PDA

View Full Version : Cleaning your wheels?



Tim Kelley
01-05-2010, 09:20 AM
Does anybody have any good tips on cleaning your rims? All this winter muck has left a greasy film on my rims and I don't have as much stopping power as before.

The other issue is that I live in a condo and don't have access to a water hose or much space to get things dirty.

Unregistered
01-06-2010, 07:14 PM
It's important to keep wheel rims and brake pads clean, especially if you have rim brakes.

If nothing else, wipe off your wet rims and brake pads with a rag when you return from a wet ride.

You should also damp wipe clean your rims and brake pads regularly. A rag, pail of water, and mild detergent is all that's needed.

Allen Muchnick

Unregistered
01-14-2010, 04:56 PM
I clean my rims with the same cleaner that I used for the bike frame. I don't remember the brand -- it's a pink cleaning solution that I got at the bike shop.

I live in a small condo. In good weather I clean my bike out on the balcony, although I'll clean and lube the chain indoors. For indoor cleaning it's best to put down some kind of dropcloth (I use an old vinyl shower curtain), or do it in a room that has an easy-to-clean floor.

Brendan von Buckingham
01-29-2010, 06:28 AM
I've discovered that orange oil furniture oil works fantastic as a degreaser for general frame and wheel cleaning.
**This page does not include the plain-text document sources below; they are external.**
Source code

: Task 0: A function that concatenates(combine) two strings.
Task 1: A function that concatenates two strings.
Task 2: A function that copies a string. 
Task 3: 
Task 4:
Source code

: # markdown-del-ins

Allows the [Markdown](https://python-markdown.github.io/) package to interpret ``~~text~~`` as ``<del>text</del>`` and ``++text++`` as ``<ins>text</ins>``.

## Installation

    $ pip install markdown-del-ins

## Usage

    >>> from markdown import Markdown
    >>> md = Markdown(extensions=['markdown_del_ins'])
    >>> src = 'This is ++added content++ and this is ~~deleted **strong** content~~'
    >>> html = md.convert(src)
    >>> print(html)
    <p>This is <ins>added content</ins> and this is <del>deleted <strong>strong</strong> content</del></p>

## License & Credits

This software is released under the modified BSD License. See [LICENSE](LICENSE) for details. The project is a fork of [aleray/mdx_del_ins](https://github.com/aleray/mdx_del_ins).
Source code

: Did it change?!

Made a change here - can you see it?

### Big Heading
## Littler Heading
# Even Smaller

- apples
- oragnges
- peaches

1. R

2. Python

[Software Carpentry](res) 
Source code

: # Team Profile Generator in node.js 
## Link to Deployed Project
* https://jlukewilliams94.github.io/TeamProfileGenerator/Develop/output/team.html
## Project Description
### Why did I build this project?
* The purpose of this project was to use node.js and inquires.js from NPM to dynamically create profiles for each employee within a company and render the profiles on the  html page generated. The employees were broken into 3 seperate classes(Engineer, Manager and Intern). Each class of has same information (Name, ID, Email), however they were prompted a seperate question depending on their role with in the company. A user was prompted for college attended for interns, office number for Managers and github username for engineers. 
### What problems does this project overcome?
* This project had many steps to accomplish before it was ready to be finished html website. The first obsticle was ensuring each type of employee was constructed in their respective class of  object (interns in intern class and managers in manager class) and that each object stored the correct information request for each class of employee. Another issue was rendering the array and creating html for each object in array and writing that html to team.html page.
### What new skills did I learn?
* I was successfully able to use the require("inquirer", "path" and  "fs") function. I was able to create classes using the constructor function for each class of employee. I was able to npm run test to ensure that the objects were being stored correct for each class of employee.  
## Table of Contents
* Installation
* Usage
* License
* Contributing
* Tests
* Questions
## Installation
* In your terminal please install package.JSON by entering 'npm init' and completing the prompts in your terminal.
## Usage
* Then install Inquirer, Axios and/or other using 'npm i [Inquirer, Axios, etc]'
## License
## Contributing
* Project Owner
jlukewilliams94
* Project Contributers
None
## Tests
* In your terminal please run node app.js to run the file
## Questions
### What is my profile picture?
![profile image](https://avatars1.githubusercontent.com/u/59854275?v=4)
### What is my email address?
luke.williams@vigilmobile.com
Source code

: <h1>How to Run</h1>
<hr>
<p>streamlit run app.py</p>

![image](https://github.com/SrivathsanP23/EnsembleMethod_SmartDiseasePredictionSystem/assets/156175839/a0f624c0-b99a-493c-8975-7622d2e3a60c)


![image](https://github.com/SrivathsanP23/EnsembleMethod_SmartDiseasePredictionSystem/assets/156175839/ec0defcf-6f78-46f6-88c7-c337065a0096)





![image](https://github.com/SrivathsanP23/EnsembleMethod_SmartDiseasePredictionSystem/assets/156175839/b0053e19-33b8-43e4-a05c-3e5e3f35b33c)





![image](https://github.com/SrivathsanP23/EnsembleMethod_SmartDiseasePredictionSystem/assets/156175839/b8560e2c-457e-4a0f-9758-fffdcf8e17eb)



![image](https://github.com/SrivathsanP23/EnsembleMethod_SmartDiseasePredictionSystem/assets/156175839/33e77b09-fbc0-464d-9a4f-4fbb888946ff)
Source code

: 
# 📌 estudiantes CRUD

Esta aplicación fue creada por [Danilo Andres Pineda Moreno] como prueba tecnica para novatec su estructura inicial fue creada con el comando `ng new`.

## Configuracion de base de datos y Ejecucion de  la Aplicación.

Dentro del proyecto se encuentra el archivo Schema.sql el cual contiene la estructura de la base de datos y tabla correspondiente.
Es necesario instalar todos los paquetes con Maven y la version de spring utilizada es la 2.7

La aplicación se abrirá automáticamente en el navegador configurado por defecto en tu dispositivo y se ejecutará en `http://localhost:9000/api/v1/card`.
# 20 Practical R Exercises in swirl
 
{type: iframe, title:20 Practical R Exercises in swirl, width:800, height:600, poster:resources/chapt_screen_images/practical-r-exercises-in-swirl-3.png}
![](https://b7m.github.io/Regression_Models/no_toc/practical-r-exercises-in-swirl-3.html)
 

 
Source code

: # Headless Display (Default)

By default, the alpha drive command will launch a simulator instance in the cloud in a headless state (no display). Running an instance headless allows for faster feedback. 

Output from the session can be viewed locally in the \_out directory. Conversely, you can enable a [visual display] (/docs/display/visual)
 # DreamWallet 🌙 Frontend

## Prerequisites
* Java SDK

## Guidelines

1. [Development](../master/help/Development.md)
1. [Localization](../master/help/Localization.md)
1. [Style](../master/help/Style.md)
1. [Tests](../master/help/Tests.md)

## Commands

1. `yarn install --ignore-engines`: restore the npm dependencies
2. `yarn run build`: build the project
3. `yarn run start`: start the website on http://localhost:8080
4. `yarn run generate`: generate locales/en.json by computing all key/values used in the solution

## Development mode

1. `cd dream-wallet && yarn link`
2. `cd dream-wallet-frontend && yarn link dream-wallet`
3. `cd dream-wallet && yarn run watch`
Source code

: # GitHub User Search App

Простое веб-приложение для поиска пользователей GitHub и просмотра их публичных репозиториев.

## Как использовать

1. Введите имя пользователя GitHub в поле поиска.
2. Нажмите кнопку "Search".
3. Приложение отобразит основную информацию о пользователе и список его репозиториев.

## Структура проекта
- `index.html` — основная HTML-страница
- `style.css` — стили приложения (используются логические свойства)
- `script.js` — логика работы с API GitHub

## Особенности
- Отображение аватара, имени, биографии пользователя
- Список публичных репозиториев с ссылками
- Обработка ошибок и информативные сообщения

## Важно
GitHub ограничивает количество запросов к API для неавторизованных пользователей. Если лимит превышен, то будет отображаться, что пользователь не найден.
It's advantage is that it's not water based. It's also great at degreasing a chain, but you have to use something else to take off the orange oil. Orange oil on the chain might look like a great lubricant at first, but it's a magnet for accumulating road grit in a chain. I went through a chain pretty fast before I figured that one out.

Dirt
04-26-2010, 12:00 PM
Late coming to this thread.

I use a bucket of hot water with dish washing soap and a long-handled, soft-bristled brush. Get the whole bike wet, then I brush down the frame. Clean the wheels. If I'm cleaning the drivetrain, I'll get a second brush with stiffer bristles and use it on the drive train.

Just make sure you don't use the same brush on the drivetrain that you use on the rims. You'll grease up your brakes quite nicely.

Rinse it lightly, wipe off the excess water with an old towel and you're good to go. As always, don't spray a jet of water against any bearings (Headset, bottom bracket, hubs).